* [INSTRUCTIONS TO FOLLOW]
The entries are to be reproduced word for word, with all images left out.

* [PROVIDED RECORDS]
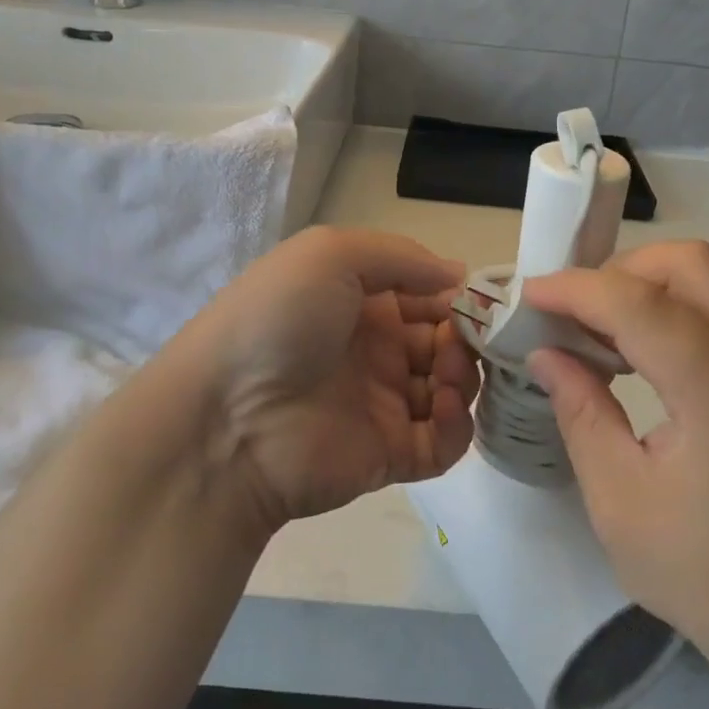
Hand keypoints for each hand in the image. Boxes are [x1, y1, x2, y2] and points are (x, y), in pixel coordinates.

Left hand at [176, 227, 477, 528]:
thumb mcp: (331, 254)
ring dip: (466, 375)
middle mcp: (375, 349)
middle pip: (445, 341)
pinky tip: (445, 404)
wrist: (225, 417)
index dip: (457, 296)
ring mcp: (382, 403)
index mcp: (361, 301)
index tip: (483, 300)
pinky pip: (442, 440)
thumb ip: (402, 257)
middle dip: (468, 336)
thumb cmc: (279, 320)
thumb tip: (459, 275)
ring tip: (451, 372)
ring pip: (451, 388)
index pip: (427, 295)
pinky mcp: (390, 454)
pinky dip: (458, 423)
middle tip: (470, 339)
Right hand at [524, 241, 708, 679]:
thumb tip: (546, 354)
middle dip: (618, 271)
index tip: (528, 296)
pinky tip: (637, 353)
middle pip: (687, 263)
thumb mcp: (621, 504)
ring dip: (644, 286)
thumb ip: (581, 413)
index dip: (577, 289)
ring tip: (597, 331)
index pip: (640, 304)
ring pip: (706, 278)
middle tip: (572, 313)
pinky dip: (669, 308)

* [THE ANSWER]
Hand keypoints for each hand in the image. Boxes are [x1, y1, x2, y2] and points are (x, y), in pixel coordinates.

Left hand at [176, 227, 477, 528]:
thumb mcp: (331, 254)
ring dip: (466, 375)
middle mcp: (375, 349)
middle pip: (445, 341)
pinky tip: (445, 404)
wrist: (225, 417)
index dip: (457, 296)
ring mcp: (382, 403)
index mcp: (361, 301)
index tip: (483, 300)
pinky pip: (442, 440)
thumb ip: (402, 257)
middle dip: (468, 336)
thumb cmc: (279, 320)
thumb tip: (459, 275)
ring tip: (451, 372)
ring pip: (451, 388)
index pip: (427, 295)
pinky mcp: (390, 454)
pinky dip: (458, 423)
middle tip: (470, 339)
Right hand at [524, 241, 708, 679]:
thumb tip: (546, 354)
middle dip: (618, 271)
index tip: (528, 296)
pinky tip: (637, 353)
middle pip: (687, 263)
thumb mcp: (621, 504)
ring dip: (644, 286)
thumb ip: (581, 413)
index dip: (577, 289)
ring tip: (597, 331)
index pip: (640, 304)
ring pip: (706, 278)
middle tip: (572, 313)
pinky dip: (669, 308)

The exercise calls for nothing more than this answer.